Either black and white, red and white, or black and white with tan points. The term tan points shall include tan or red spots over each eye, inside the ears, on both cheeks, and at the anal vent area if displaying any black. The term red shall include all shades of red, orange, and lemon, and sable, which includes any aforementioned shade intermingled or overlaid with black. Among the allowed colors there shall be no preference when judging. A clearly defined white muzzle and blaze are preferable to a solidly marked head. Symmetry of facial markings is preferable. The size, shape, placement or number of body patches is not of great importance. The white is clear of excessive ticking.

This section of the standard is basically self-explanatory.

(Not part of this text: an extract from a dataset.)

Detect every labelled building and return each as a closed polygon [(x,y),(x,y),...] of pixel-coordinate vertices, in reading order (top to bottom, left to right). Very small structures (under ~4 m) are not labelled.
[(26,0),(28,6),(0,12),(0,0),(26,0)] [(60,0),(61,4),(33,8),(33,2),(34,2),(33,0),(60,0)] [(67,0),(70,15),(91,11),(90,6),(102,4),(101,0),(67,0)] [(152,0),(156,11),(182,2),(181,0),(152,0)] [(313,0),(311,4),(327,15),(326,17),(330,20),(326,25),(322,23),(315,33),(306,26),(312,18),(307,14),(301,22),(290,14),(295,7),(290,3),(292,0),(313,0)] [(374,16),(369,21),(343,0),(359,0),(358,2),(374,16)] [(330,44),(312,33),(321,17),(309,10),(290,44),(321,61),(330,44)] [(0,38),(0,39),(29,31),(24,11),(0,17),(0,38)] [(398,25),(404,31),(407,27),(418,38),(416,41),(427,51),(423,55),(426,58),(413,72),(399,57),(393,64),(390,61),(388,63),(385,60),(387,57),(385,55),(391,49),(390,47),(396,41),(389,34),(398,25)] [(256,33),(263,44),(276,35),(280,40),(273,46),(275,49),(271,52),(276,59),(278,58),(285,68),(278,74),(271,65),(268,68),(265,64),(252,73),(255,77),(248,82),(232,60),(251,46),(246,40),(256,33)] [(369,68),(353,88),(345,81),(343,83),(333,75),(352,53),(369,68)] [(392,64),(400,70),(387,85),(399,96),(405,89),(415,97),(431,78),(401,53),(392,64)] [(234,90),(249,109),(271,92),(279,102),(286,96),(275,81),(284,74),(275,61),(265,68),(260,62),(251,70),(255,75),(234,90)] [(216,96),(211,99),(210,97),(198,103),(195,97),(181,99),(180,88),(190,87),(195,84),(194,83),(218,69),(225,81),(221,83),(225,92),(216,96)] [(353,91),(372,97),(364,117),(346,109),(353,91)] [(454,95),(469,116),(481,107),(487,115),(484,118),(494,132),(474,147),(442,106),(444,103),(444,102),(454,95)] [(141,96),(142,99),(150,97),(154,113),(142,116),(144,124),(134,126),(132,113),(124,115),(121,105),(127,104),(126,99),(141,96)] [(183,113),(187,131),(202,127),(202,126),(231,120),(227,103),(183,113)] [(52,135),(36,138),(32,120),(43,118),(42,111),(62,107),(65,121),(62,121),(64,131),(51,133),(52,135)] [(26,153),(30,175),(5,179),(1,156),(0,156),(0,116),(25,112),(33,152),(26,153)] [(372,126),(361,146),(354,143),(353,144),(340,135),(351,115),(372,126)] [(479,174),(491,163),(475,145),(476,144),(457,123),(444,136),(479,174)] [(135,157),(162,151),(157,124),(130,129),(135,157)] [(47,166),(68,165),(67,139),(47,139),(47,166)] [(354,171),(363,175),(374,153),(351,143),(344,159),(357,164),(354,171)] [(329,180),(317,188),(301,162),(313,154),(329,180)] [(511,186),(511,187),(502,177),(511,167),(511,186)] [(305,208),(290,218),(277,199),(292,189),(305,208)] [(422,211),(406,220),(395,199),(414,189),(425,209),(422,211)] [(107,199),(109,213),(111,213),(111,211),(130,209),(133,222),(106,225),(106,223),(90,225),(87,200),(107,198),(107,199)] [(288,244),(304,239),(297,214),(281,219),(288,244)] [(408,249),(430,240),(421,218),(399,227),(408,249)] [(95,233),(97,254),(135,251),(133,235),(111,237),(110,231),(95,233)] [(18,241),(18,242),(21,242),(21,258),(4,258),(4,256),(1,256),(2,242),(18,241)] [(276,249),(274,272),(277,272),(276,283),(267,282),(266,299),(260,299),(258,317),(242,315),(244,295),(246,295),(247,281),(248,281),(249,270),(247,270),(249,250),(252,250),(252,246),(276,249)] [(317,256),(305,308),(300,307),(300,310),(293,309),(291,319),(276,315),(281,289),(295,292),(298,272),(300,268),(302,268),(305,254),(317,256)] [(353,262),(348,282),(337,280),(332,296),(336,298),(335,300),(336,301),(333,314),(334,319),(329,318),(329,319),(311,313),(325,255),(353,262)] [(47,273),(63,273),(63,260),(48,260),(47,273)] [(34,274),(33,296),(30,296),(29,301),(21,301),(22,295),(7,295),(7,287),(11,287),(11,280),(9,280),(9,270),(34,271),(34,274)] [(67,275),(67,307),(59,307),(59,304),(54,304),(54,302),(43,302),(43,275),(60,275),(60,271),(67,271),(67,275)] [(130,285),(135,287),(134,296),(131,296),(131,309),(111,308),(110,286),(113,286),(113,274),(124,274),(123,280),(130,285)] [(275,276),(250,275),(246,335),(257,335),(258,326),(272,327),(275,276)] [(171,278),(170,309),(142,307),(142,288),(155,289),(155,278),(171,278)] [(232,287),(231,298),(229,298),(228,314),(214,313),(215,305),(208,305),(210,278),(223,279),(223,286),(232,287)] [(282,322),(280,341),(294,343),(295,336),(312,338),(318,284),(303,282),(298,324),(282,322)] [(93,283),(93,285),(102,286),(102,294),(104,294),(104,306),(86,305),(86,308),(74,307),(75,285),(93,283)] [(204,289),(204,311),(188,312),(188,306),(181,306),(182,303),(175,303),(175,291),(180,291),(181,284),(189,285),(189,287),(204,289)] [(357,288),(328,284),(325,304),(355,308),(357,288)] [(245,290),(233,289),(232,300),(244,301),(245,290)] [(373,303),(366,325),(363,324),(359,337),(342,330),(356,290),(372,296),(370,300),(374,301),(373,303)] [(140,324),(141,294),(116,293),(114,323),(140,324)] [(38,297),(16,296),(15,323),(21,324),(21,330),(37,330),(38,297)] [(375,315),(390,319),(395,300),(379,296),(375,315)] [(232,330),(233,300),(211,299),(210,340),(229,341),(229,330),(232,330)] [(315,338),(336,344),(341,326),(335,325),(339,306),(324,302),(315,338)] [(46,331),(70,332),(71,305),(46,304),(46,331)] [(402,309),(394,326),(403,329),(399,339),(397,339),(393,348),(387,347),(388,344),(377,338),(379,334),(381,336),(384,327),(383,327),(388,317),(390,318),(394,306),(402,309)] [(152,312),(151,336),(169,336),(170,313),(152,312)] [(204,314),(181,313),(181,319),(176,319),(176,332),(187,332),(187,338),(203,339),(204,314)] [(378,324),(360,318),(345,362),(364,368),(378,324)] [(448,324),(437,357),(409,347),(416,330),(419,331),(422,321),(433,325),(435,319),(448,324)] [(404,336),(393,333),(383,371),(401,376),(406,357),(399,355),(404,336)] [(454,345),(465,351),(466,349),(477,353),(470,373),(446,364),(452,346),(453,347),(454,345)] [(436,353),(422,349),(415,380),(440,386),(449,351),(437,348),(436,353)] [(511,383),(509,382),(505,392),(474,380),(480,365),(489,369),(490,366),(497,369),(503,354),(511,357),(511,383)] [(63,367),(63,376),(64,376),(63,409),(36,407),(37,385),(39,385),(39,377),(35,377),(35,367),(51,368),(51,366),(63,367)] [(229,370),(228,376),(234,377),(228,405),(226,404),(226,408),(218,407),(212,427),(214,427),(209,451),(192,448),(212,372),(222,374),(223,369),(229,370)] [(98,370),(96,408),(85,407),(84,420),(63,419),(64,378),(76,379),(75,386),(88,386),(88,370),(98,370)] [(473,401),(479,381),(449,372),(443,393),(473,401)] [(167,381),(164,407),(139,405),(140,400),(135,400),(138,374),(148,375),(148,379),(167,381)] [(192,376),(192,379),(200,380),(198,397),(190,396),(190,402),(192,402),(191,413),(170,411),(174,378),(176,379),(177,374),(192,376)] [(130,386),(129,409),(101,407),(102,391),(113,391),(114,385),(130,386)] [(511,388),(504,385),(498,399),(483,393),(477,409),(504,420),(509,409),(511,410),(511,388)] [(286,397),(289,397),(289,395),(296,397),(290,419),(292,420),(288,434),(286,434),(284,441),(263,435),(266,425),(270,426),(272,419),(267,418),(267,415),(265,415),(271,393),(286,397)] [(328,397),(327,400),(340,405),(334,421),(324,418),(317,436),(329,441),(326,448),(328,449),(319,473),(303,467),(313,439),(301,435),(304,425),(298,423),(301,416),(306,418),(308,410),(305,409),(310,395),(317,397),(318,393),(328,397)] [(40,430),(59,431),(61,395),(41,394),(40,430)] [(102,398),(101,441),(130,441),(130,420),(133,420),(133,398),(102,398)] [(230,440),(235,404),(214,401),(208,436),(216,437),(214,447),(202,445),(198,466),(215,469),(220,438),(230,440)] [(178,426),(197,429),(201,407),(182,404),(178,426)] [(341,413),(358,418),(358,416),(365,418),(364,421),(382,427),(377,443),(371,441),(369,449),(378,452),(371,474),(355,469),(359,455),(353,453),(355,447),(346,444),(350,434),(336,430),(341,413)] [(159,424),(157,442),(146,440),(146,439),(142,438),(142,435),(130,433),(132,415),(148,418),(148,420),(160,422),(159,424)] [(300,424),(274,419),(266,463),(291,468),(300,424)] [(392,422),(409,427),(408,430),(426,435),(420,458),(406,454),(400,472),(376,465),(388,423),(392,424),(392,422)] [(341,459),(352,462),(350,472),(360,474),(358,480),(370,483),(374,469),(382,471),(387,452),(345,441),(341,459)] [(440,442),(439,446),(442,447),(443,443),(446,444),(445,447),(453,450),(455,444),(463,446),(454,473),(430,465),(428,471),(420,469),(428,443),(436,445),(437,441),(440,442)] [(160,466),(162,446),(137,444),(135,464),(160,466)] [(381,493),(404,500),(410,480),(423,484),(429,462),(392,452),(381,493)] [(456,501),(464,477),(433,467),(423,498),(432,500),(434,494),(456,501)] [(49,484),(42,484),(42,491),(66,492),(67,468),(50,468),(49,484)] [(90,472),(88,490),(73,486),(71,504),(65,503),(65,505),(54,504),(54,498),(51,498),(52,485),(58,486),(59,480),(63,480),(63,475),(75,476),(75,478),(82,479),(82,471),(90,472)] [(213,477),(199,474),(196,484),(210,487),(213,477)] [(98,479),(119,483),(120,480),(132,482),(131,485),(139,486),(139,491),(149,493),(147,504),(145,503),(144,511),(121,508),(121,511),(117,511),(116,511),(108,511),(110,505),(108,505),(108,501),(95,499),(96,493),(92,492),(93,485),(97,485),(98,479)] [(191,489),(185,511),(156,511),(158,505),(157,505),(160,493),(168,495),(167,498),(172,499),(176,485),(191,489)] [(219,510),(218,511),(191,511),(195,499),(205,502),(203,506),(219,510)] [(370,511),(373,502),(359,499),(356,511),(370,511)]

Black & white and red & white (in all shades) are the breed's historical colors. The Black & white with tan points is the traditional tri-patterned color. It is preferred that facial markings be harmonious and there be no excessive ticking anywhere on the dog.

Stylish and lively in movement. Moves straight with front and rear legs following in the same plane.

Here the standard is simply calling for a dog that is sound in movement with no crossing or weakness detected. The words stylish and lively denote a proud, mischievous, regal dog.

A sensitive and intelligent dog whose only purpose is to serve man as a companion. Responsive and affectionate with those it knows and loves but reserved with strangers or in new situations.

The Chin is a precious breed which has no function other than to be a lap-dog. It was not born to hunt, guard, or carry things. It was born to be a particular object of beauty and love. Chins are not always showdogs. They can be a bit apprehensive and require a gentle touch. Once they are acclimated to a person or situation, they quickly respond and take charge. They are extremely catlike in deportment and like nothing better than to rule their household and those whom they let share that home. They are more comfortable on a sofa or a bed than a crate and do not do well in a kennel environment. They can be a handful of stubbornness and need a quick mind to outwit them. They are a delight to live with and a beauty to behold. When judging Chins, it is good to keep in mind their particular quirks and idiosyncrasies as well as those special key breed characteristics which separate them from their cousins.

Note: words appearing in italics are taken from the Japanese Chin standard as copyrighted by the American Kennel Club. The explanatory statements thereof are the sole property of the author herein.